Mobilizar os portugueses e as empresas portuguesas
Esta crise sanitária veio também agravar todos os problemas conjunturais da economia do país. “Temos uma economia que vive num mercado interno muito limitado; empresas descapitalizadas; uma dívida pública elevada, que é inibidora do crescimento; pouco investimento e uma produtividade baixa. Ainda por cima temos um colapso em termos da oferta e da procura. A recuperação vai ser muito mais lenta e grande questão que se coloca é como é que vamos sair daqui.”
Costa Silva propõe pensar de forma aprofundada a nossa economia, até porque “a riqueza de um país depende da complexidade e diversidade da sua economia e da sua capacidade de produzir produtos de alto valor acrescentado”, frisando que Portugal tem competências funcionais. Mas, o que é que está a falhar? “Porque é que não damos o salto?”
Na sua opinião, temos as competências funcionais, mas não damos o salto porque nos faltam as competências institucionais, a começar pela qualidade da gestão em todo o sistema (incluindo nas micro e PME). Considera também que damos muito pouca atenção ao marketing, não sabemos vender os nossos produtos nos mercados globais. E dá um exemplo: “somos um país que inventou a Via Verde e esqueceu-se de registar a patente da Via Verde. Não damos atenção nenhuma à internacionalização das cadeias de valor e temos que apostar aí.
Para responder a estes grandes desafios definiu, então, dez eixos estratégicos no Plano de Recuperação. Fez, contudo, questão de salientar que colocou a Cultura com um vetor fundamental destes eixos, pois, no seu entender é a marca distintiva de um país. É preciso entender que a Cultura tem impacto na economia, na criatividade, na inovação, na integração social (…)

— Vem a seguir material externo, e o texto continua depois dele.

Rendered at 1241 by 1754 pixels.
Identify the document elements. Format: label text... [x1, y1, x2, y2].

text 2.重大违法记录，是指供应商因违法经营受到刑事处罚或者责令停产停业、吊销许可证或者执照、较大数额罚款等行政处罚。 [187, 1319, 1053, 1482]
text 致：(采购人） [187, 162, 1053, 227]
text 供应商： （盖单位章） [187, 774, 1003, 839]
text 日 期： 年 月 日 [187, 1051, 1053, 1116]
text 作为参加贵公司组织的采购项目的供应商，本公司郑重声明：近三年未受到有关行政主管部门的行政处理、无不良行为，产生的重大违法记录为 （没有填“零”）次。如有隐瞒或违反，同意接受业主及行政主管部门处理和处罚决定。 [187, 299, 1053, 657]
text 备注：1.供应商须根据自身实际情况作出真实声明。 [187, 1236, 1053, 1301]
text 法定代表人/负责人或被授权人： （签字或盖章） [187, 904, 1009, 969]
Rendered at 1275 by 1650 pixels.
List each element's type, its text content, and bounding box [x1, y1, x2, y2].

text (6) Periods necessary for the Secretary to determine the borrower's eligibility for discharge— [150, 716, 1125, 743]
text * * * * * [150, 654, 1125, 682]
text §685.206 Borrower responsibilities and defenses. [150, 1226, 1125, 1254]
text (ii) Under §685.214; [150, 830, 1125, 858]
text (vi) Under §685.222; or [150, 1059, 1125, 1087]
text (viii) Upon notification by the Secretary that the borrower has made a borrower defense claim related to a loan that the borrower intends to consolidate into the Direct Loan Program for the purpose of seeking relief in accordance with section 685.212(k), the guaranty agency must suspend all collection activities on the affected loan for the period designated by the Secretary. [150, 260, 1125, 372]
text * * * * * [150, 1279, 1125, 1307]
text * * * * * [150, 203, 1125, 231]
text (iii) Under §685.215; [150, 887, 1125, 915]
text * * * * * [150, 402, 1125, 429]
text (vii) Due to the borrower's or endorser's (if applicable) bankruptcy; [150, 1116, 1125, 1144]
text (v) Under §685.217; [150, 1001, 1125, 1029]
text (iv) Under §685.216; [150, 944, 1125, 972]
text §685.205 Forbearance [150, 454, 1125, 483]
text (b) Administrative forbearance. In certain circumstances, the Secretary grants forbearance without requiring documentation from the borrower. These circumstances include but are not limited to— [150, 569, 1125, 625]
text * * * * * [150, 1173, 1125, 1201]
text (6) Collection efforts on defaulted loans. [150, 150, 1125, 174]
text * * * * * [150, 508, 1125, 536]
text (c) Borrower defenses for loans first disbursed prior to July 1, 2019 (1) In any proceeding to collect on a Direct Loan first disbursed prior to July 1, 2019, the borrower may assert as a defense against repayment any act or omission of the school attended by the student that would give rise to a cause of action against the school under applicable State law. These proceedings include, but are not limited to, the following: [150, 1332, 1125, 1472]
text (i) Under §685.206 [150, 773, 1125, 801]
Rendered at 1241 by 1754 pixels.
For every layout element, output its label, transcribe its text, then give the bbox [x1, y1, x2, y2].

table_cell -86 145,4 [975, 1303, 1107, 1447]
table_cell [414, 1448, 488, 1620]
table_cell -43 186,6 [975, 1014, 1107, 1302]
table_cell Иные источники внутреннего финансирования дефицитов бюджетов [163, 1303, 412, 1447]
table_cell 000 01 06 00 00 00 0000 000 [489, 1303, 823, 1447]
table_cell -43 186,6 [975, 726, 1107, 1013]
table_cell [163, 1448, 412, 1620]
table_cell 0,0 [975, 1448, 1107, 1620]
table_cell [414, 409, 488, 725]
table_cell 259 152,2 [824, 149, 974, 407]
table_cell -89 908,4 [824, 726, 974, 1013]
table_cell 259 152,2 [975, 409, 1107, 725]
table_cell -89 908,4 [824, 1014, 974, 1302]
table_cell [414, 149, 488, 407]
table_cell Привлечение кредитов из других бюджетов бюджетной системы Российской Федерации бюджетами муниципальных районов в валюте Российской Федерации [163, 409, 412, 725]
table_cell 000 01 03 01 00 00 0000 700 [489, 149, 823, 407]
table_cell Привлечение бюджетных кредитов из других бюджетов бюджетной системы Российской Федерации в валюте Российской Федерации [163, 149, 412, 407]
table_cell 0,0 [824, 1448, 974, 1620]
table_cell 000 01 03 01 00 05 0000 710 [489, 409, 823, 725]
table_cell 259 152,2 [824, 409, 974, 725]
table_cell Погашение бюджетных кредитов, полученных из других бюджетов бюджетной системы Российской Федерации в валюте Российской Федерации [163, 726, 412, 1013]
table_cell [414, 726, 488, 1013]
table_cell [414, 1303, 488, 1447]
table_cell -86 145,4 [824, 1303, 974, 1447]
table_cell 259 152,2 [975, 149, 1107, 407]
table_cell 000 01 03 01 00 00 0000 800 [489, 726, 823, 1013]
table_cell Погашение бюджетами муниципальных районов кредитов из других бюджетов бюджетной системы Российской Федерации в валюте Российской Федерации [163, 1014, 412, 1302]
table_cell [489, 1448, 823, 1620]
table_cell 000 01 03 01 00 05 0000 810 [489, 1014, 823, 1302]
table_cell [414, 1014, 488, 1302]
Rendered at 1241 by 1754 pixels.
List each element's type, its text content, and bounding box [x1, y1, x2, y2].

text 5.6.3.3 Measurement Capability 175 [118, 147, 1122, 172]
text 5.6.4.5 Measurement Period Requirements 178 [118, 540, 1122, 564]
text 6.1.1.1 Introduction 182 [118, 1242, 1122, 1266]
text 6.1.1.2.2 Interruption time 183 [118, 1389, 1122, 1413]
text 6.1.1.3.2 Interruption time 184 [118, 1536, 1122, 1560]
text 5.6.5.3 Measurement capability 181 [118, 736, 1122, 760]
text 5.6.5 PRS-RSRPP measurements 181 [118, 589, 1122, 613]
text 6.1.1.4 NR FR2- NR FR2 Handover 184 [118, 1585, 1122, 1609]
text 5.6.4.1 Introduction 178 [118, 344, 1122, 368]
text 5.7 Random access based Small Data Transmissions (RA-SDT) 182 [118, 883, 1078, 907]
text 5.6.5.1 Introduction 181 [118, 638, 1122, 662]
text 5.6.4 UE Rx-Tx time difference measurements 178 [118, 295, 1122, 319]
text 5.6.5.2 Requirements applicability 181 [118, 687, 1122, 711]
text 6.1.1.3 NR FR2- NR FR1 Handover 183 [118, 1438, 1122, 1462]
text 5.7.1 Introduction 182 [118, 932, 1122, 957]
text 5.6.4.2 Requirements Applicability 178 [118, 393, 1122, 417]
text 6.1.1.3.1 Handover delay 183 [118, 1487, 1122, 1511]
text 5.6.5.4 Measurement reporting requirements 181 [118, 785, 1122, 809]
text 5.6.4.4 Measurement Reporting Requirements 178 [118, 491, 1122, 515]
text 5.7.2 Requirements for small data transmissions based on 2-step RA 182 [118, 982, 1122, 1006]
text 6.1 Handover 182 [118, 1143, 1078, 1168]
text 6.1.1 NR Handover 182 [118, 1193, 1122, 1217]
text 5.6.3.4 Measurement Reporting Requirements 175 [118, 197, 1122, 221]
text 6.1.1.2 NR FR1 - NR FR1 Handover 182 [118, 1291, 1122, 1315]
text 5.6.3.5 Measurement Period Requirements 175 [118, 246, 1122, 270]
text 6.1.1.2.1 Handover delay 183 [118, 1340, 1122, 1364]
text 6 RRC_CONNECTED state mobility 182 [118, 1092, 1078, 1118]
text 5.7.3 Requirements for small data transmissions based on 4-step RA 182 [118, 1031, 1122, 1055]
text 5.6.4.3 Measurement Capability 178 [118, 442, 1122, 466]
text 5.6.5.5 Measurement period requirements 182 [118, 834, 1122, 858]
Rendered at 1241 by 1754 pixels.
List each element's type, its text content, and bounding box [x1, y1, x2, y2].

Para terminar, e remetendo-se novamente aos eixos estratégicos, afirmou que é necessário apostar na interconectividade do país. Portugal só terá sucesso se estiver inserido nas redes globais (comerciais, energéticas, logísticas), se tiver qualificação, se apostar no SNS, no Estado Social, apostar no emprego, na reindustrialização, no 5G, nas cidades inteligentes (…)”.
Uma das principais ideias deste evento foi destacar que, para executar este projeto estratégico de longo prazo, é preciso unir e mobilizar o país em torno de uma visão que já existe. Ou seja, “Fazer o que nunca foi feito”, citando, precisamente, uma conhecida canção de Pedro Abrunhosa.